APN functions play a big role as primitives in symmetric cryptography as building blocks that yield optimal resistance to differential attacks. In this note, we consider a recent extension of a biprojective APN family by G\"olo\u{g}lu defined on $\mathbb{F}_{2^{2m}}$. We show that this generalization yields functions equivalent to G\"olo\u{g}lu's original family if $3\nmid m$. If $3|m$ we show exactly how many inequivalent APN functions this new family contains. We also show that the family has the minimal image set size for an APN function and determine its Walsh spectrum, hereby settling some open problems.
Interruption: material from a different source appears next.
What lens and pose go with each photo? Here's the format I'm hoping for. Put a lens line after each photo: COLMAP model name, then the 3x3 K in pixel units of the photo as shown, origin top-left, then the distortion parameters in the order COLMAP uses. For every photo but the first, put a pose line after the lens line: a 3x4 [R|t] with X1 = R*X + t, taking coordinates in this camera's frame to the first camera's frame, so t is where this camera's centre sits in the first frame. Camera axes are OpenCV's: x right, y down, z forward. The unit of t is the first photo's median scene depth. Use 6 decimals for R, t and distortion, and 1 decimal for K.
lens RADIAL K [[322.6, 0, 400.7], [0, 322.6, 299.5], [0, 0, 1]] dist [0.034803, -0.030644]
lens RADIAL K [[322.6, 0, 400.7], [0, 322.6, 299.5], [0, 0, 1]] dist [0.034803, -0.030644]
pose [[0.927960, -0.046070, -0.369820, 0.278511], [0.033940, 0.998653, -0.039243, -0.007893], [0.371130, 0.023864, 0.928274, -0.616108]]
In our proofs, we leverage a group theoretic technique recently developed by G\"olo\u{g}lu and the author in conjunction with a group action on the set of projective polynomials.
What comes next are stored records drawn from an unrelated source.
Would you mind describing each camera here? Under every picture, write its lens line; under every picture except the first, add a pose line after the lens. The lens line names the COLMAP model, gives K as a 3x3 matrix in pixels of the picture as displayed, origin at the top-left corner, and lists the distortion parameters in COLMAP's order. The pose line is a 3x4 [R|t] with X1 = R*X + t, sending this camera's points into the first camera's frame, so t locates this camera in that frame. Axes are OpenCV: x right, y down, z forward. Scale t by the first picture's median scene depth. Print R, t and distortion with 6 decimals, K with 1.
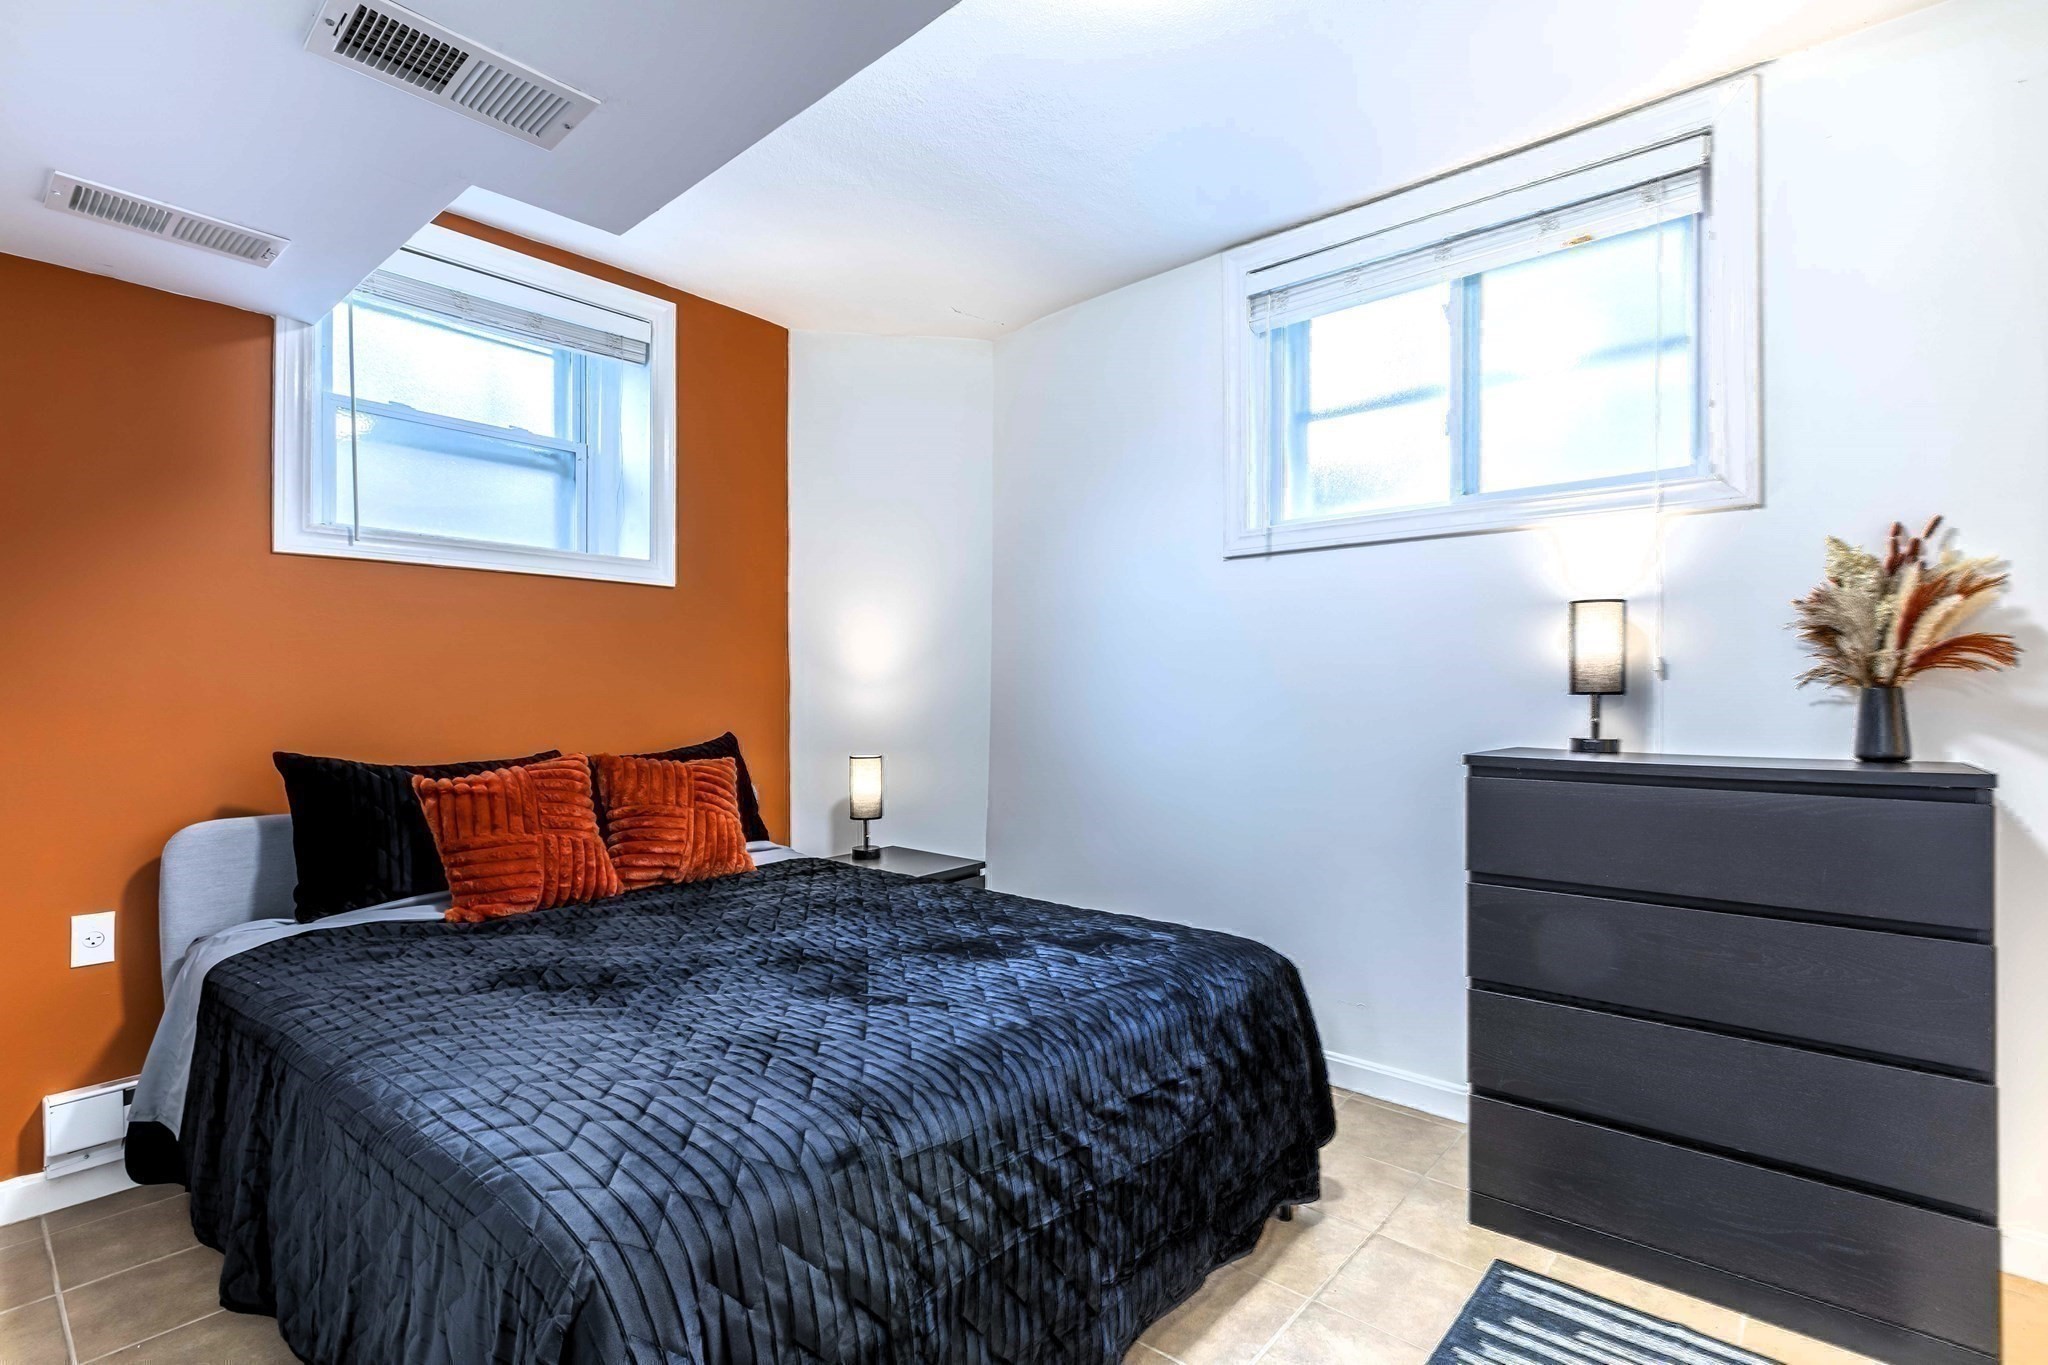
lens RADIAL K [[952.6, 0, 1023.1], [0, 952.6, 691.5], [0, 0, 1]] dist [-0.002807, -0.000382]
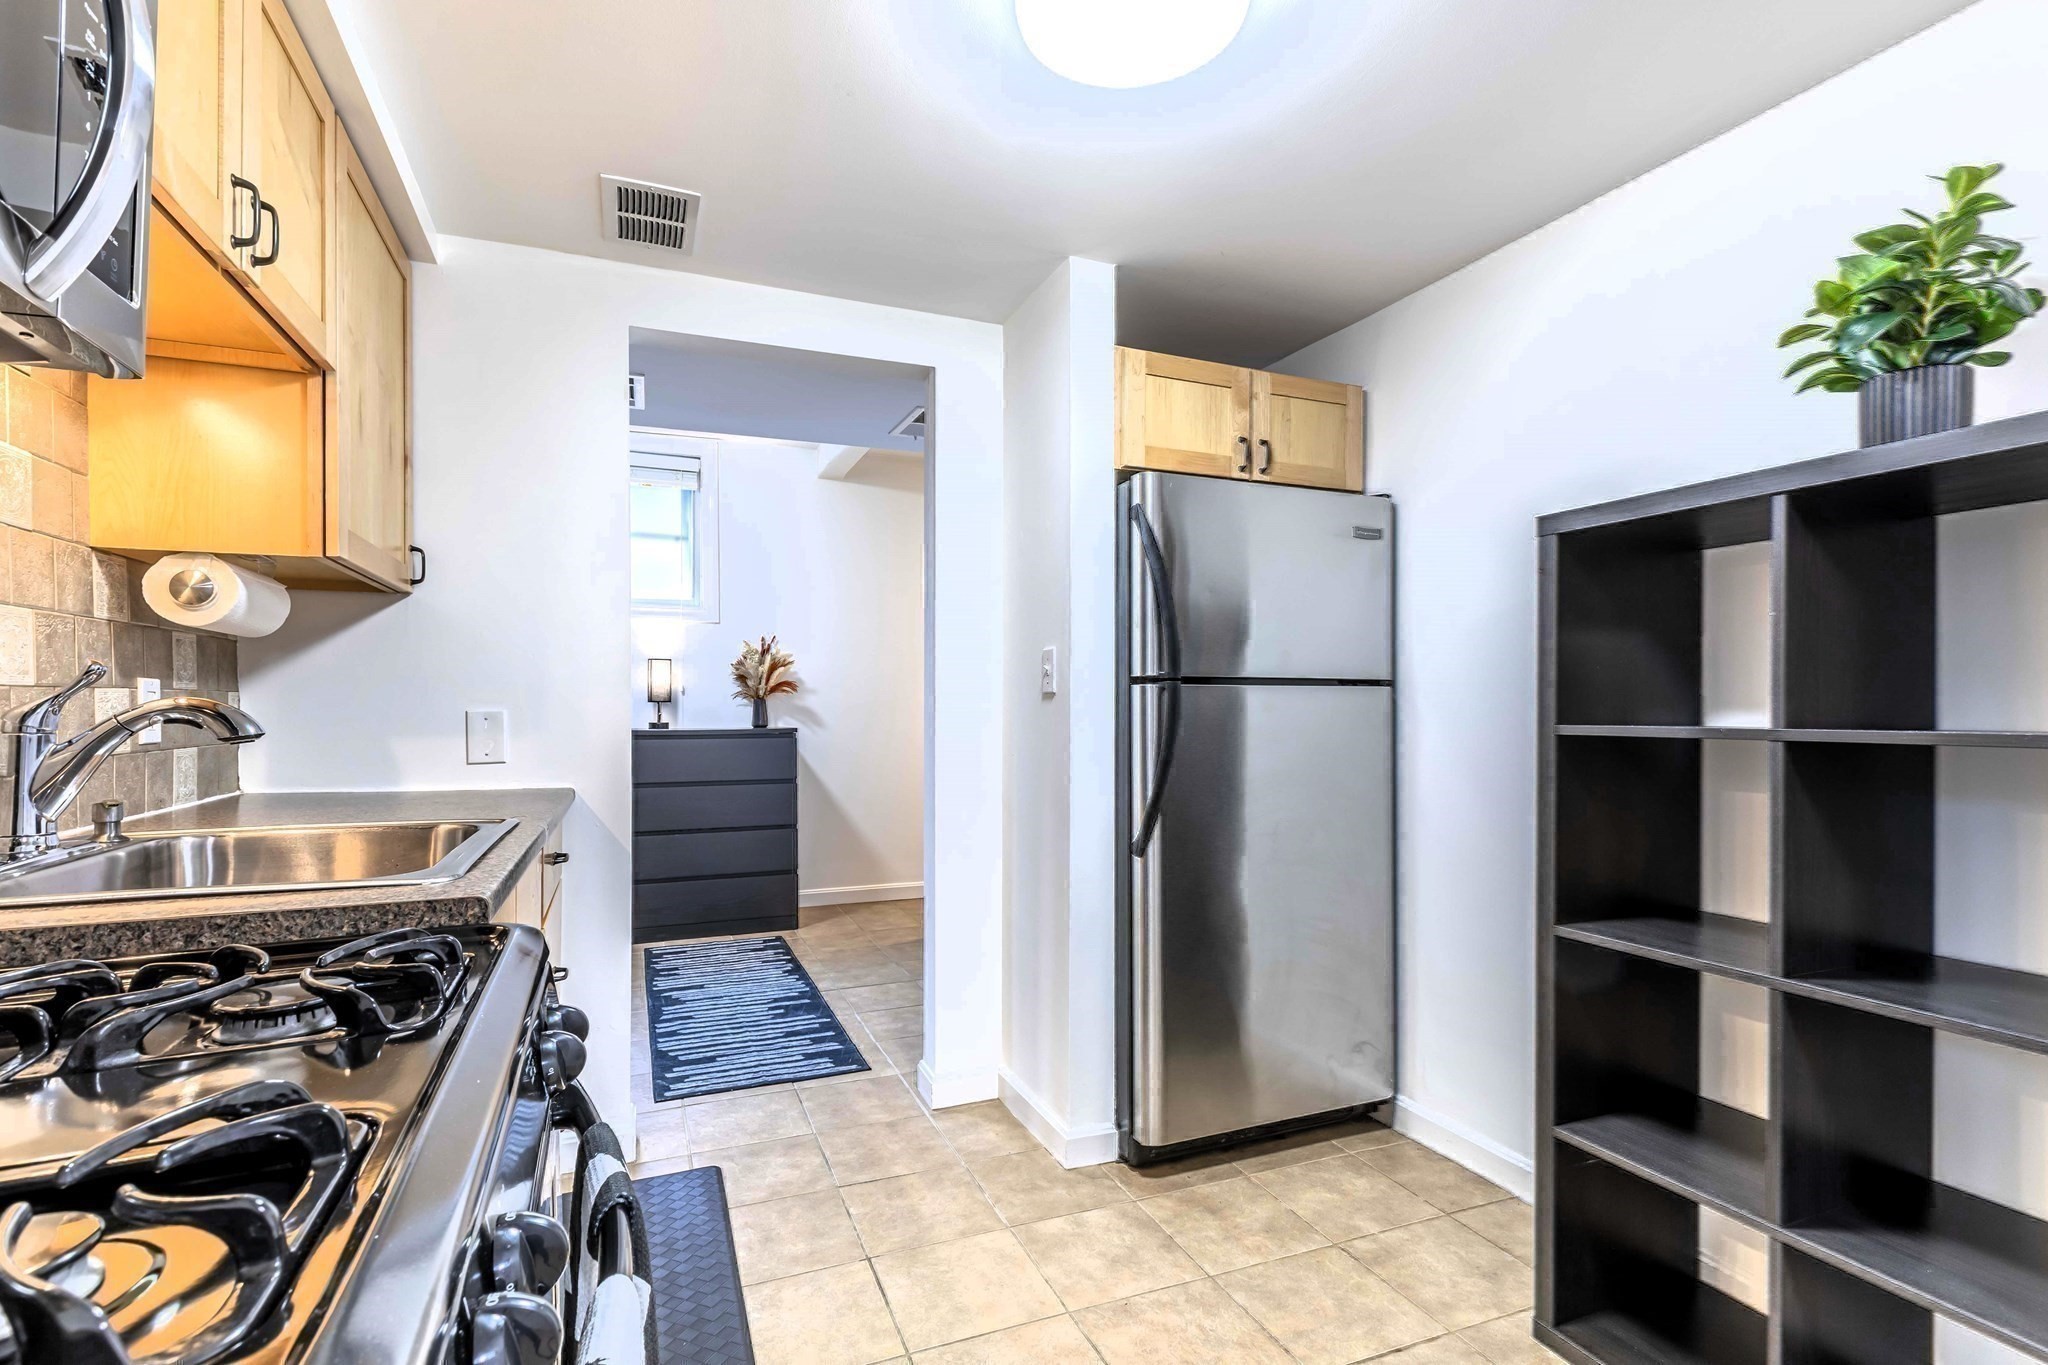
lens RADIAL K [[952.6, 0, 1010.8], [0, 952.6, 710.0], [0, 0, 1]] dist [-0.002807, -0.000382]
pose [[0.460408, -0.004623, 0.887696, -1.100951], [0.002035, 0.999989, 0.004152, 0.015111], [-0.887705, -0.000105, 0.460412, -0.818681]]
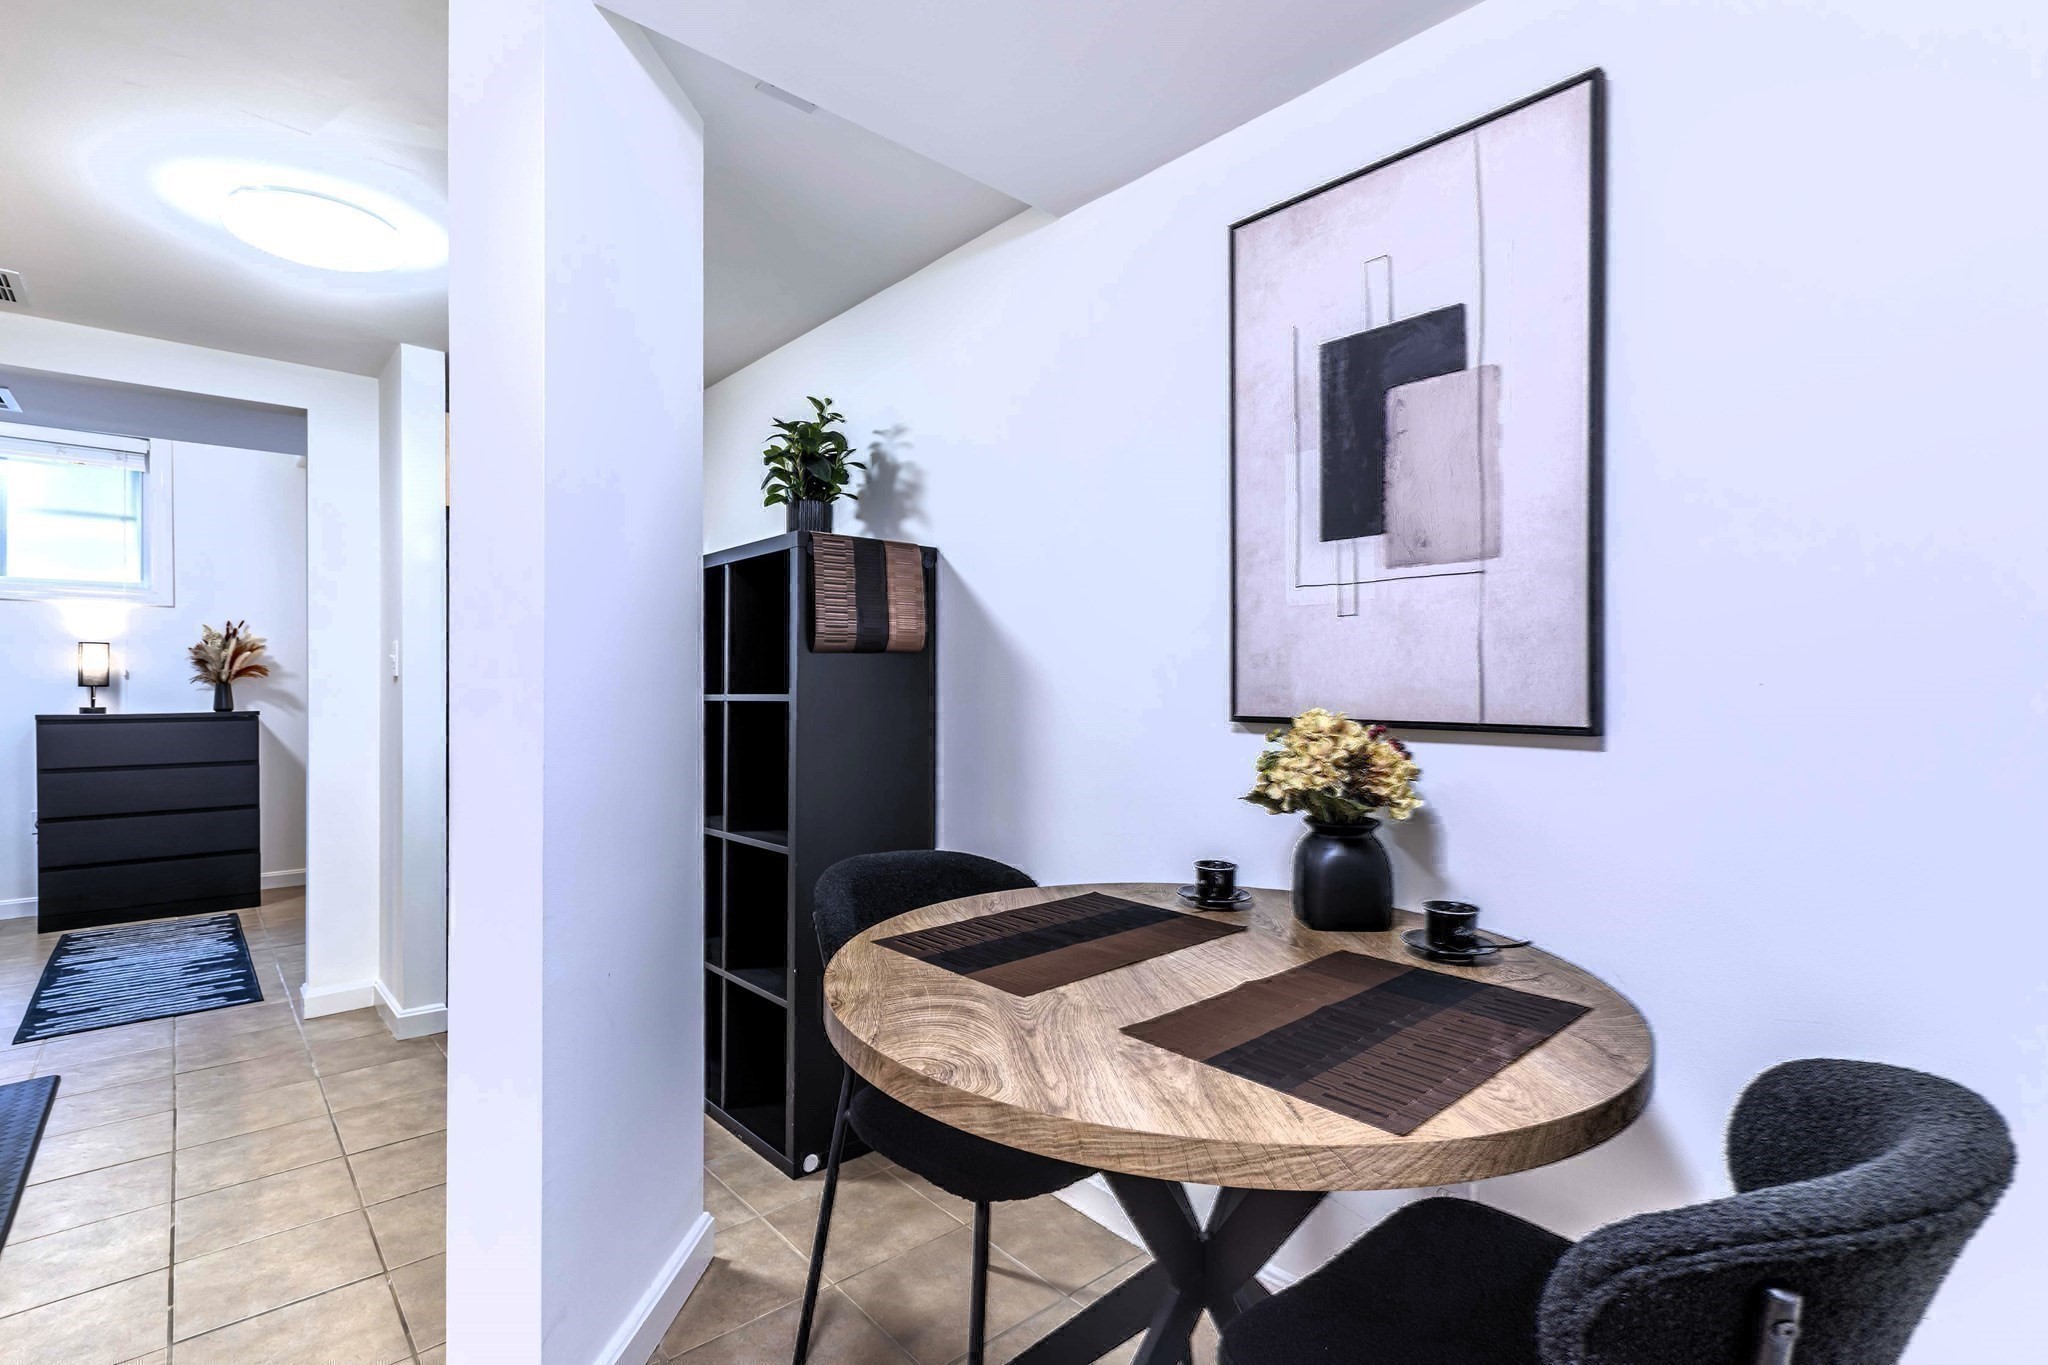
lens RADIAL K [[952.6, 0, 1018.5], [0, 952.6, 690.4], [0, 0, 1]] dist [-0.002807, -0.000382]
pose [[0.131559, -0.000044, 0.991308, -1.412812], [0.005628, 0.999984, -0.000703, 0.029036], [-0.991292, 0.005672, 0.131557, -1.526359]]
翻译：APN函数作为对称密码学中的基本原语，在提供抵抗差分攻击的最优抗性方面发挥着重要作用。本文研究Göloğlu在$\mathbb{F}_{2^{2m}}$上定义的双射影APN函数族的一个最新扩展。我们证明：若$3\nmid m$，该推广产生的函数与Göloğlu原始族等价；若$3|m$，我们精确刻画了新族中包含的不等价APN函数数量。此外，我们证明该族具有APN函数的最小像集大小，并确定了其Walsh谱，从而解决了若干开放问题。证明过程中，我们利用了Göloğlu与作者近期发展的群论方法，结合射影多项式集合上的群作用。